> INSTRUCTIONS FOR THE TASK
Give the data again in full, without pictures.

*** Opening of RECORDED INFORMATION ***

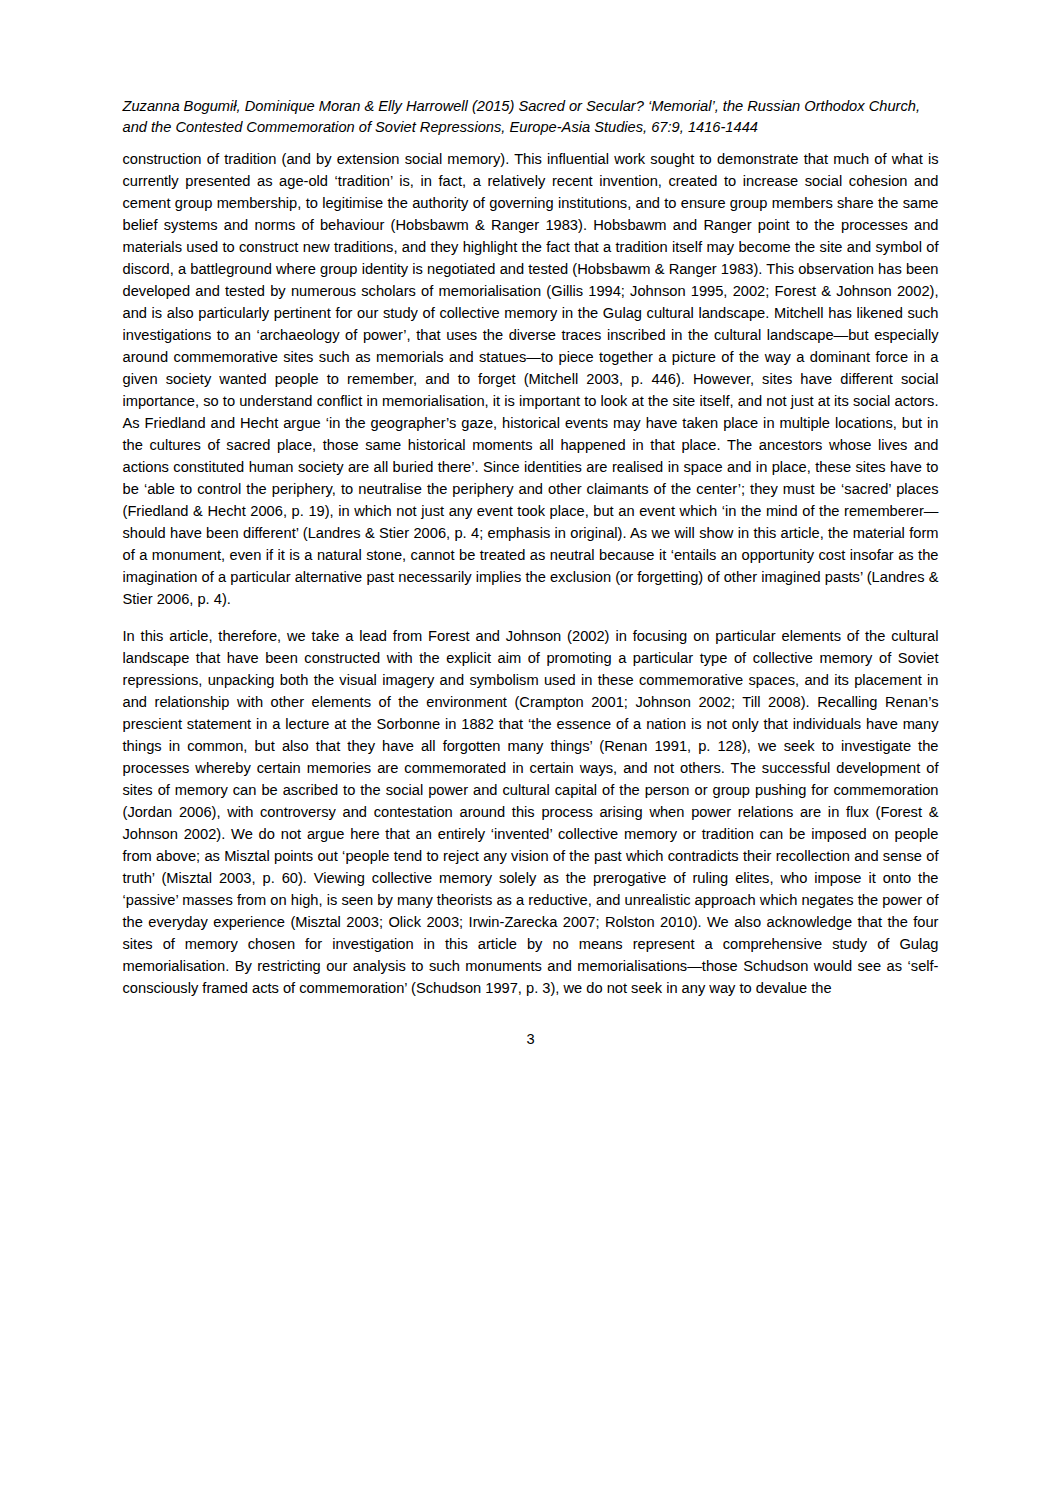Zuzanna Bogumił, Dominique Moran & Elly Harrowell (2015) Sacred or Secular? ‘Memorial’, the Russian Orthodox Church, and the Contested Commemoration of Soviet Repressions, Europe-Asia Studies, 67:9, 1416-1444
construction of tradition (and by extension social memory). This influential work sought to demonstrate that much of what is currently presented as age-old ‘tradition’ is, in fact, a relatively recent invention, created to increase social cohesion and cement group membership, to legitimise the authority of governing institutions, and to ensure group members share the same belief systems and norms of behaviour (Hobsbawm & Ranger 1983). Hobsbawm and Ranger point to the processes and materials used to construct new traditions, and they highlight the fact that a tradition itself may become the site and symbol of discord, a battleground where group identity is negotiated and tested (Hobsbawm & Ranger 1983). This observation has been developed and tested by numerous scholars of memorialisation (Gillis 1994; Johnson 1995, 2002; Forest & Johnson 2002), and is also particularly pertinent for our study of collective memory in the Gulag cultural landscape. Mitchell has likened such investigations to an ‘archaeology of power’, that uses the diverse traces inscribed in the cultural landscape—but especially around commemorative sites such as memorials and statues—to piece together a picture of the way a dominant force in a given society wanted people to remember, and to forget (Mitchell 2003, p. 446). However, sites have different social importance, so to understand conflict in memorialisation, it is important to look at the site itself, and not just at its social actors. As Friedland and Hecht argue ‘in the geographer’s gaze, historical events may have taken place in multiple locations, but in the cultures of sacred place, those same historical moments all happened in that place. The ancestors whose lives and actions constituted human society are all buried there’. Since identities are realised in space and in place, these sites have to be ‘able to control the periphery, to neutralise the periphery and other claimants of the center’; they must be ‘sacred’ places (Friedland & Hecht 2006, p. 19), in which not just any event took place, but an event which ‘in the mind of the rememberer—should have been different’ (Landres & Stier 2006, p. 4; emphasis in original). As we will show in this article, the material form of a monument, even if it is a natural stone, cannot be treated as neutral because it ‘entails an opportunity cost insofar as the imagination of a particular alternative past necessarily implies the exclusion (or forgetting) of other imagined pasts’ (Landres & Stier 2006, p. 4).
In this article, therefore, we take a lead from Forest and Johnson (2002) in focusing on particular elements of the cultural landscape that have been constructed with the explicit aim of promoting a particular type of collective memory of Soviet repressions, unpacking both the visual imagery and symbolism used in these commemorative spaces, and its placement in and relationship with other elements of the environment (Crampton 2001; Johnson 2002; Till 2008). Recalling Renan’s prescient statement in a lecture at the Sorbonne in 1882 that ‘the essence of a nation is not only that individuals have many things in common, but also that they have all forgotten many things’ (Renan 1991, p. 128), we seek to investigate the processes whereby certain memories are commemorated in certain ways, and not others. The successful development of sites of memory can be ascribed to the social power and cultural capital of the person or group pushing for commemoration (Jordan 2006), with controversy and contestation around this process arising when power relations are in flux (Forest & Johnson 2002). We do not argue here that an entirely ‘invented’ collective memory or tradition can be imposed on people from above; as Misztal points out ‘people tend to reject any vision of the past which contradicts their recollection and sense of truth’ (Misztal 2003, p. 60). Viewing collective memory solely as the prerogative of ruling elites, who impose it onto the ‘passive’ masses from on high, is seen by many theorists as a reductive, and unrealistic approach which negates the power of the everyday experience (Misztal 2003; Olick 2003; Irwin-Zarecka 2007; Rolston 2010). We also acknowledge that the four sites of memory chosen for investigation in this article by no means represent a comprehensive study of Gulag memorialisation. By restricting our analysis to such monuments and memorialisations—those Schudson would see as ‘self-consciously framed acts of commemoration’ (Schudson 1997, p. 3), we do not seek in any way to devalue the
3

*** Close of RECORDED INFORMATION ***

> COMPLETED TASK
Zuzanna Bogumił, Dominique Moran & Elly Harrowell (2015) Sacred or Secular? ‘Memorial’, the Russian Orthodox Church, and the Contested Commemoration of Soviet Repressions, Europe-Asia Studies, 67:9, 1416-1444
construction of tradition (and by extension social memory). This influential work sought to demonstrate that much of what is currently presented as age-old ‘tradition’ is, in fact, a relatively recent invention, created to increase social cohesion and cement group membership, to legitimise the authority of governing institutions, and to ensure group members share the same belief systems and norms of behaviour (Hobsbawm & Ranger 1983). Hobsbawm and Ranger point to the processes and materials used to construct new traditions, and they highlight the fact that a tradition itself may become the site and symbol of discord, a battleground where group identity is negotiated and tested (Hobsbawm & Ranger 1983). This observation has been developed and tested by numerous scholars of memorialisation (Gillis 1994; Johnson 1995, 2002; Forest & Johnson 2002), and is also particularly pertinent for our study of collective memory in the Gulag cultural landscape. Mitchell has likened such investigations to an ‘archaeology of power’, that uses the diverse traces inscribed in the cultural landscape—but especially around commemorative sites such as memorials and statues—to piece together a picture of the way a dominant force in a given society wanted people to remember, and to forget (Mitchell 2003, p. 446). However, sites have different social importance, so to understand conflict in memorialisation, it is important to look at the site itself, and not just at its social actors. As Friedland and Hecht argue ‘in the geographer’s gaze, historical events may have taken place in multiple locations, but in the cultures of sacred place, those same historical moments all happened in that place. The ancestors whose lives and actions constituted human society are all buried there’. Since identities are realised in space and in place, these sites have to be ‘able to control the periphery, to neutralise the periphery and other claimants of the center’; they must be ‘sacred’ places (Friedland & Hecht 2006, p. 19), in which not just any event took place, but an event which ‘in the mind of the rememberer—should have been different’ (Landres & Stier 2006, p. 4; emphasis in original). As we will show in this article, the material form of a monument, even if it is a natural stone, cannot be treated as neutral because it ‘entails an opportunity cost insofar as the imagination of a particular alternative past necessarily implies the exclusion (or forgetting) of other imagined pasts’ (Landres & Stier 2006, p. 4).
In this article, therefore, we take a lead from Forest and Johnson (2002) in focusing on particular elements of the cultural landscape that have been constructed with the explicit aim of promoting a particular type of collective memory of Soviet repressions, unpacking both the visual imagery and symbolism used in these commemorative spaces, and its placement in and relationship with other elements of the environment (Crampton 2001; Johnson 2002; Till 2008). Recalling Renan’s prescient statement in a lecture at the Sorbonne in 1882 that ‘the essence of a nation is not only that individuals have many things in common, but also that they have all forgotten many things’ (Renan 1991, p. 128), we seek to investigate the processes whereby certain memories are commemorated in certain ways, and not others. The successful development of sites of memory can be ascribed to the social power and cultural capital of the person or group pushing for commemoration (Jordan 2006), with controversy and contestation around this process arising when power relations are in flux (Forest & Johnson 2002). We do not argue here that an entirely ‘invented’ collective memory or tradition can be imposed on people from above; as Misztal points out ‘people tend to reject any vision of the past which contradicts their recollection and sense of truth’ (Misztal 2003, p. 60). Viewing collective memory solely as the prerogative of ruling elites, who impose it onto the ‘passive’ masses from on high, is seen by many theorists as a reductive, and unrealistic approach which negates the power of the everyday experience (Misztal 2003; Olick 2003; Irwin-Zarecka 2007; Rolston 2010). We also acknowledge that the four sites of memory chosen for investigation in this article by no means represent a comprehensive study of Gulag memorialisation. By restricting our analysis to such monuments and memorialisations—those Schudson would see as ‘self-consciously framed acts of commemoration’ (Schudson 1997, p. 3), we do not seek in any way to devalue the
3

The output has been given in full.